Local-first is the correct approach as the end computers are significantly more powerful than 30 years ago. Plus, we can transport bitmaps far more efficiently with compression, so it’s quite obviously an improvement on every metric, it is pretty shortsighted to note it down as circular development.

2 comments

"no one uses xmotif and similar GUI libs, they just grab a buffer and paint stuff themselves, making the X protocol an inefficient format to carry bitmaps around."

While true for things like firefox, and GUI libs that think they know better than the host, its not ideal, and entirely dependent on the language/toolkit being used. And it's a side effect of X being too low level and not having a standard widget toolkit as one gets on Windows/mac. On those platforms, it's not just the widgets but file open dialogs provided by the OS, skinned consistently across applications, and things like global keyboard shortcuts (ex, copy/paste) tend to work close to 100% of the time.

If one goes back to the win3.x/macos7/etc timeframe it was almost unheard of for applications not to follow system wide color themes. WHich is why "dark mode" 1995 worked more reliably than it does on any platforms today. Today, doing something like inverting to a "dark" theme is suddenly something that each application hacks in, and when the OS provides a theme option, the applications frequently don't follow it correctly/etc.

I'm glad I found this thread, firefox really jumped the shark with remote x at some point, it always confused me why this happened all of a sudden. All I could find out from googling was the wayland thing and all of a sudden how x over the network wasn't cool anymore lol
I'm not sure this is true for apps that commonly forwarded though? My impression is tk for example uses xlib heavily and so has much better behaviour over the network than GTK, and the majority of apps I've seen where the audience uses X forwarding commonly seem to be using tk.
Somebody in a thread the other day lamented how almost always X clients are sensitive to network drops.
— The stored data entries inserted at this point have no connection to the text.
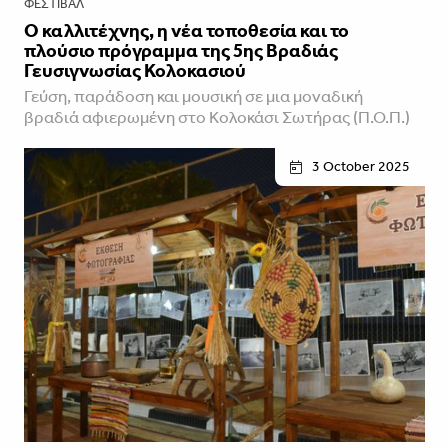
ΦΕΣΤΙΒΑΛ
Ο καλλιτέχνης, η νέα τοποθεσία και το
πλούσιο πρόγραμμα της 5ης Βραδιάς
Γευσιγνωσίας Κολοκασιού
Γεύση, παράδοση και μουσική σε μια μοναδική
βραδιά αφιερωμένη στο Κολοκάσι Σωτήρας (Π.Ο.Π.)
3 October 2025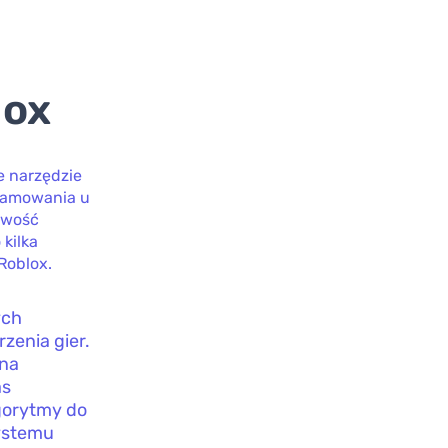
lox
ne narzędzie
gramowania u
liwość
kilka
Roblox.
ych
zenia gier.
 na
as
gorytmy do
systemu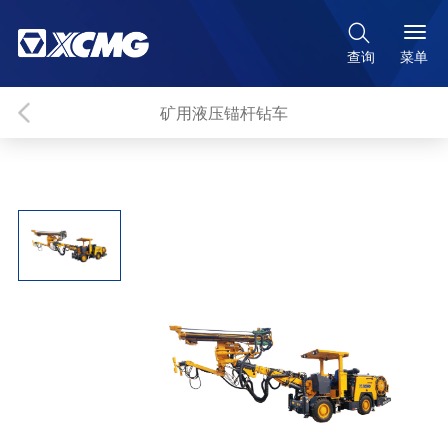

菜单
查询
矿用液压锚杆钻车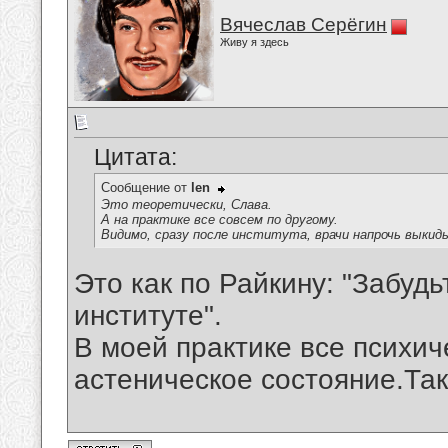
Вячеслав Серёгин
Живу я здесь
Цитата:
Сообщение от
len
Это теоретически, Слава.
А на практике все совсем по другому.
Видимо, сразу после института, врачи напрочь выкид
Это как по Райкину: "Забудь
институте".
В моей практике все психич
астеническое состояние.Так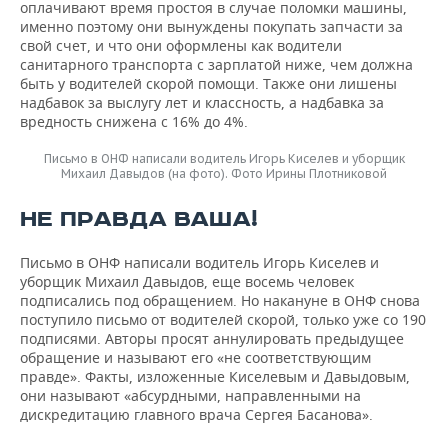
оплачивают время простоя в случае поломки машины,
именно поэтому они вынуждены покупать запчасти за
свой счет, и что они оформлены как водители
санитарного транспорта с зарплатой ниже, чем должна
быть у водителей скорой помощи. Также они лишены
надбавок за выслугу лет и классность, а надбавка за
вредность снижена с 16% до 4%.
Письмо в ОНФ написали водитель Игорь Киселев и уборщик
Михаил Давыдов (на фото). Фото Ирины Плотниковой
НЕ ПРАВДА ВАША!
Письмо в ОНФ написали водитель Игорь Киселев и
уборщик Михаил Давыдов, еще восемь человек
подписались под обращением. Но накануне в ОНФ снова
поступило письмо от водителей скорой, только уже со 190
подписями. Авторы просят аннулировать предыдущее
обращение и называют его «не соответствующим
правде». Факты, изложенные Киселевым и Давыдовым,
они называют «абсурдными, направленными на
дискредитацию главного врача Сергея Басанова».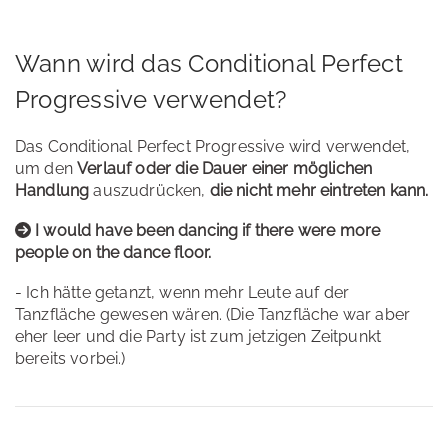
Wann wird das Conditional Perfect
Progressive verwendet?
Das Conditional Perfect Progressive wird verwendet,
um den
Verlauf oder die Dauer einer möglichen
Handlung
auszudrücken,
die nicht mehr eintreten kann.
I would have been dancing if there were more
people on the dance floor.
- Ich hätte getanzt, wenn mehr Leute auf der
Tanzfläche gewesen wären. (Die Tanzfläche war aber
eher leer und die Party ist zum jetzigen Zeitpunkt
bereits vorbei.)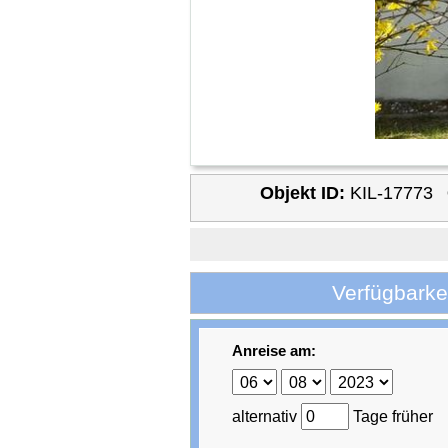
Objekt ID:
KIL-17773
Verfügbarke
Anreise am:
alternativ
Tage früher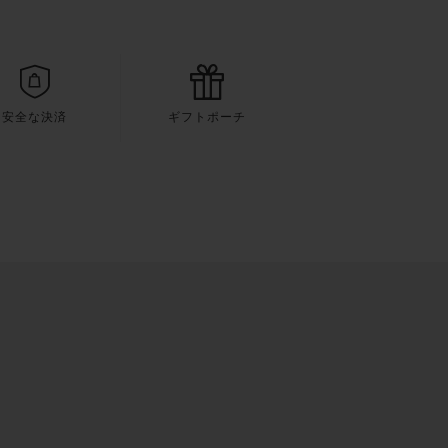
安全な決済
ギフトポーチ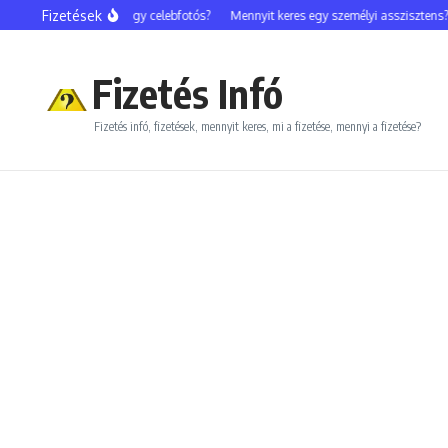
Ugrás a tartalomhoz
Fizetések
Mennyit keres egy celebfotós?
Mennyit keres egy személyi asszisztens?
Fizetés Infó
Fizetés infó, fizetések, mennyit keres, mi a fizetése, mennyi a fizetése?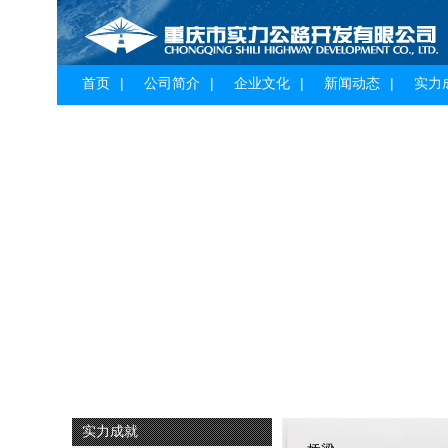
首页
公司简介
企业文化
新闻动态
实力
实力成就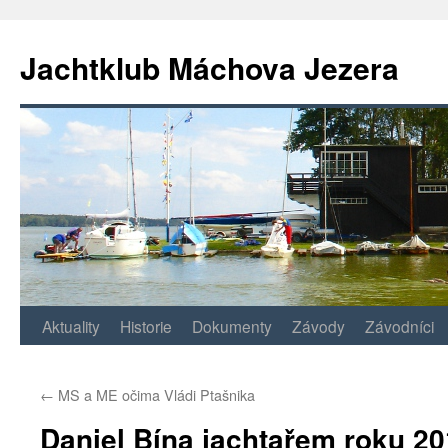
Jachtklub Máchova Jezera
Přejít
Aktuality
Historie
Dokumenty
Závody
Závodníci
k
←
MS a ME očima Vládi Ptašnika
obsahu
Daniel Bína jachtařem roku 2
webu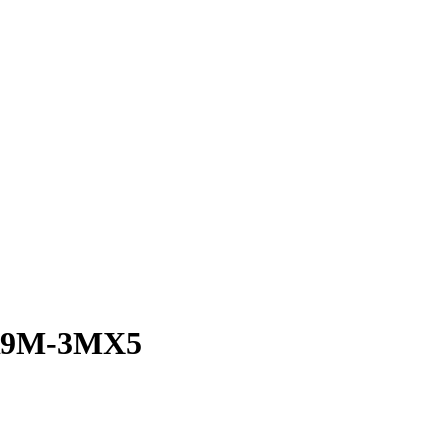
-R9M-3MX5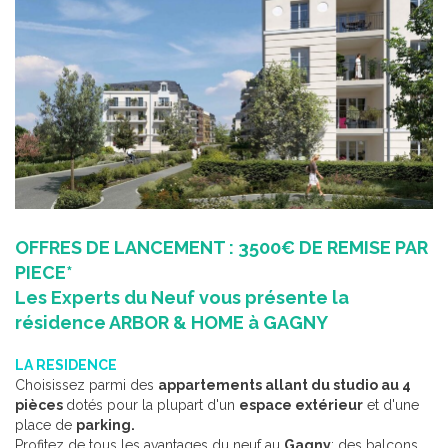
OFFRES DE LANCEMENT : 3500€ DE REMISE PAR
PIECE*
Les Experts du Neuf vous présente la
résidence ARBOR & HOME à GAGNY
LA RESIDENCE
Choisissez parmi des
appartements allant du studio au 4
pièces
dotés pour la plupart d'un
espace extérieur
et d'une
place de
parking.
Profitez de tous les avantages du neuf au
Gagny
: des balcons,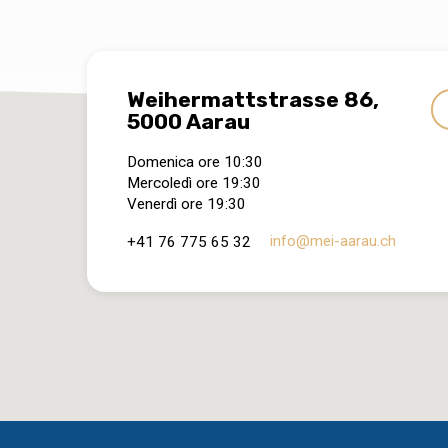
Weihermattstrasse 86,
5000 Aarau
Domenica ore 10:30
Mercoledì ore 19:30
Venerdì ore 19:30
info​@mei-aarau.ch
+41 76 775 65 32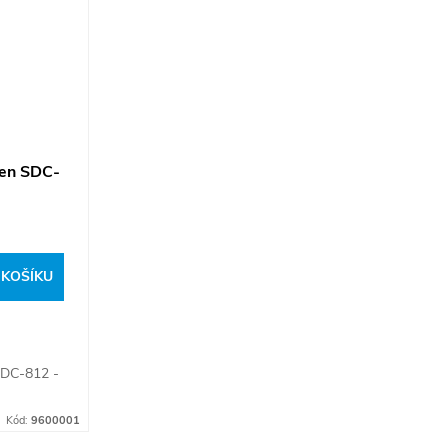
izen SDC-
 KOŠÍKU
 SDC-812 -
Kód:
9600001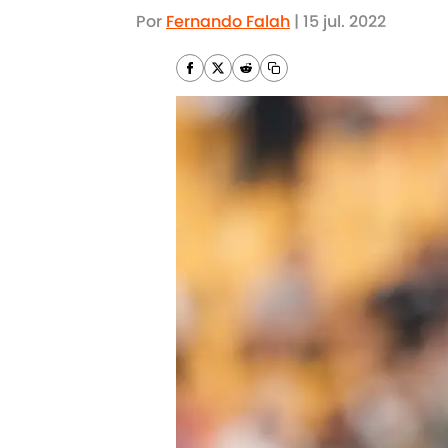
Por
Fernando Falah
|
15 jul. 2022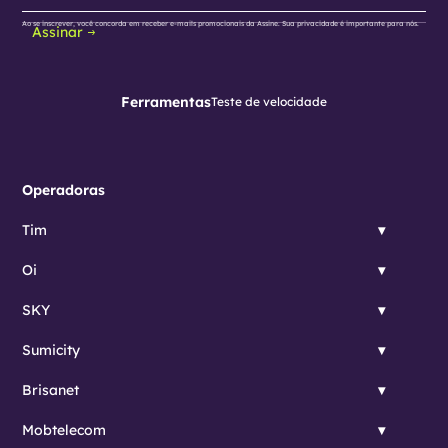
Ao se inscrever, você concorda em receber e-mails promocionais da Assine. Sua privacidade é importante para nós.
Assinar
Ferramentas
Teste de velocidade
Operadoras
Tim
Oi
SKY
Sumicity
Brisanet
Mobtelecom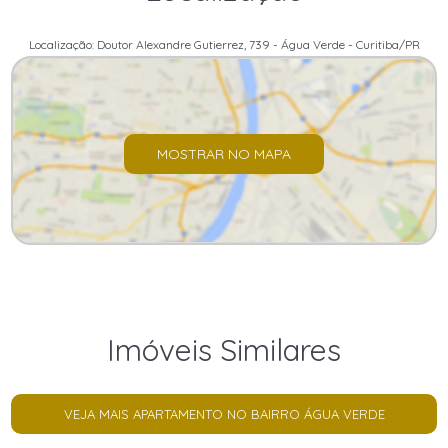
Localização: Doutor Alexandre Gutierrez, 739 - Água Verde - Curitiba/PR
MOSTRAR NO MAPA
Imóveis Similares
VEJA MAIS APARTAMENTO NO BAIRRO ÁGUA VERDE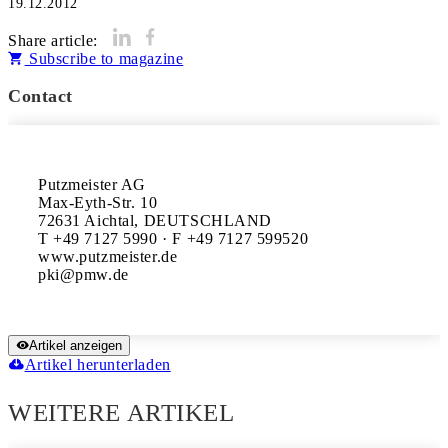
19.12.2012
Share article:
Subscribe to magazine
Contact
Putzmeister AG

Max-Eyth-Str. 10

72631 Aichtal, DEUTSCHLAND

T +49 7127 5990 · F +49 7127 599520

www.putzmeister.de

Artikel anzeigen
Artikel herunterladen
WEITERE ARTIKEL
And the suggestion is to use Xpra! (It’s “like tmux”) Xpra doesn’t forward X though, it is a rootless X server that then forwards everything as compressed bitmaps like VNC. It’s a nice homage to how awful X is even at its one oft purported benefit around here.

X11 network transparency is a pretty poor technology, one can go through each of the “Fallacies of Distributed Computing” document to understand why.

and instead of x12 modernizing the network and access layer, breaking backwards compatibility with x11, they dropped those two features, and rewrote everything else which worked, and broke backwards compatibility.

it's hard to defend.

I’m fairly sure the very maintainers of X11 knew more about the topic than you. And you get backwards compatibility with stuff like xwayland.